Late Makes, Misses and Measurements Help Determine Game 6 Loss
If football is a game of inches, basketball is one of something smaller. Centimeters? Millimeters? After last night, Warriors fans probably think it’s about something even tinier.
The NBA is a make or miss league, they say. The outcome of a simple shot or two at any given time often draws the razor-thin line between winning and losing. It’s not always obvious when it happens but sometimes it is, and that’s when the sting of loss – from players, coaches and fans of the team on the less fortunate side – hurts the most.
The clock reads 2 minutes and 10 seconds remaining in a crucial game 6. The San Antonio Spurs lead the desperate Warriors by just three now, after four consecutive points by Jarrett Jack.
With Oracle Arena’s crowd deafening but growing louder still, Manu Ginobili retreats, then receives a high ball-screen from Tiago Splitter. Ginobili has the space he needs to get Festus Ezeli on his heels, and crosses the rookie over from right to left, drawing help from Carl Landry, the strong-side corner’s defender. He whips a pass to an open Kawhi Leonard. The precocious sophomore wing shot 39% from here in the regular season, a mark near league average. But it doesn’t matter now. Leonard connects, giving his team some extra breathing room and quieting the masses.
Jack determinately dribbles back up the floor with under two minutes remaining and his team down six points. If there’s a group most likely to erase such a deficit at these stakes against a team like the Spurs, it’s this one, with the record-setting duo of Steph Curry and Klay Thompson. Hope is hardly lost despite Leonard’s make.
Jack accelerates to the right wing after receiving a staggered double-screen from Ezeli and Landry. The two then continue left, setting the same action for Thompson, who has momentarily lost a ball-watching Ginobili. Thompson settles at the top of the key as Jack’s pass hits him square in the hands and Ginobili struggles to get an effective contest. He shot 39% from here during the regular season, five points better than the average shooter. But it doesn’t matter. Thompson’s shot hits the back rim, the front rim, and finally the backboard before caroming off San Antonio out of bounds. Long. Barely.
It’s still Golden State ball. After video review, the officials confirm the ball was last touched by Leonard. No harm, no foul. The Warriors have another chance to score before the Spurs do.
Curry in-bounds the ball to Thompson, who swings it to Jack at the top of the circle. Thompson clears to the far side of the floor as Ezeli and Landry prepare another double-screen for Jack to go right. They set it, and Curry finishes faking a baseline cut and begins to circle the three-point in a near full sprint. Ezeli and Landry take a few steps his direction to set a final staggered screen, and Curry comes off it with Tony Parker several feet behind him. He’s alone at the top of the key – his weakest spot, but one still above-average with respect to the league – and lets fly. Front rim, back rim, side rim, rebounded by the Spurs. Short. Somehow.
San Antonio still leads by six and it seems impossible. NBA history’s best three-point shooting pair got off two open attempts in one possession from the same spot. They just missed. The Spurs caught a break and the Warriors didn’t.
On the ensuing possession there’s one minute and 25 seconds remaining. Parker catches on the right wing and passes to Tiago Splitter at the elbow extended, then sets a pin-down for Ginobili. Splitter hands the ball to Ginobili as the latter reaches the perimeter and immediately turns to set a flip-screen. But Ginobili’s already passed the ball to Parker, who now stands in the near corner defended by Jack. He shot 47% from here during the regular season on a mere 21 attempts. Parker sizes Jack up, catches him napping and releases. Boom. Spurs by nine and comeback hopes all but officially over.

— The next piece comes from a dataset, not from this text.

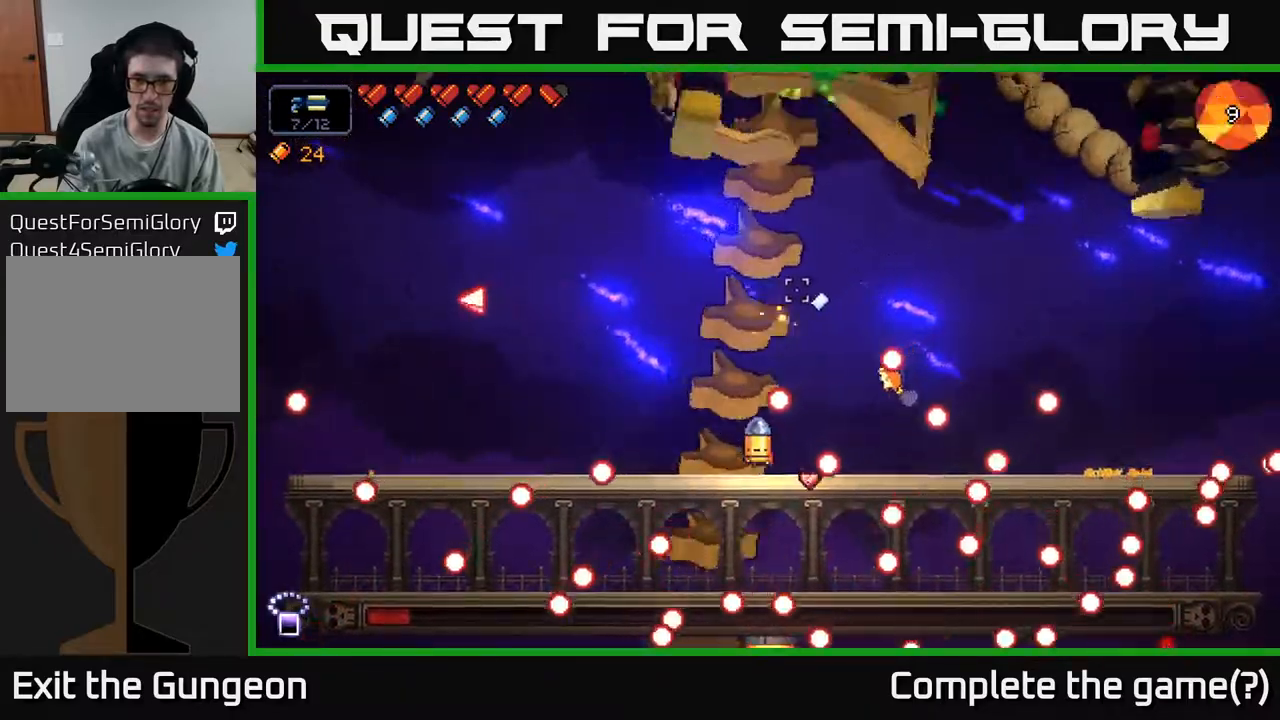
{"buttons": [], "left_stick": "left", "right_stick": "up", "events": [[33, "A", "down"], [317, "A", "up"]]}
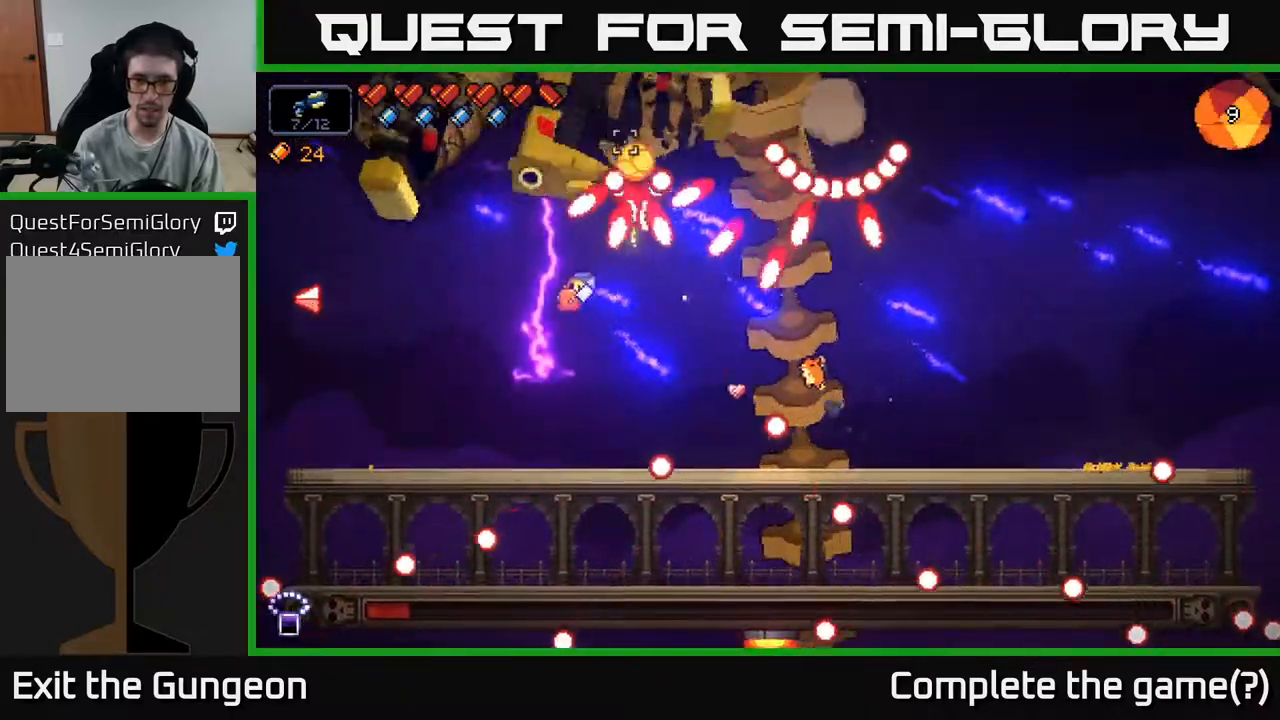
{"buttons": ["A"], "left_stick": "right", "right_stick": "up", "events": [[317, "A", "down"], [333, "left_stick", "right"]]}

A game of millimeters, makes, misses, triumph, heartbreak. The Spurs got the bounces in game 6, and the Warriors didn’t. There’s more to losing a game and obviously a series than a string of shots late as the outcome hangs in the balance, but that doesn’t make the circumstantial and almost accidental nature of it all any easier.
That Golden State was in position to make those shots matter in game 6 of the Western Conference Semifinals was a surprise. Maybe next season and in future ones, the inch or something less will work out in their favor.
*Statistical support for this piece provided by NBA.com.